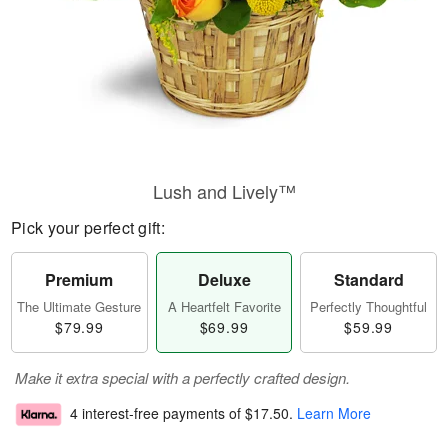
Lush and Lively™
Pick your perfect gift:
Premium
Deluxe
Standard
The Ultimate Gesture
A Heartfelt Favorite
Perfectly Thoughtful
$79.99
$69.99
$59.99
Make it extra special with a perfectly crafted design.
4 interest-free payments of
$17.50
.
Learn More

-------

→ DESCRIPTION OF THE TASK
Write out every line of text from the entries above, word for word and in the same order, and leave out the pictures.

→ SOLUTION TO THIS EXERCISE
Lush and Lively™
Pick your perfect gift:
Premium
Deluxe
Standard
The Ultimate Gesture
A Heartfelt Favorite
Perfectly Thoughtful
$79.99
$69.99
$59.99
Make it extra special with a perfectly crafted design.
4 interest-free payments of
$17.50
.
Learn More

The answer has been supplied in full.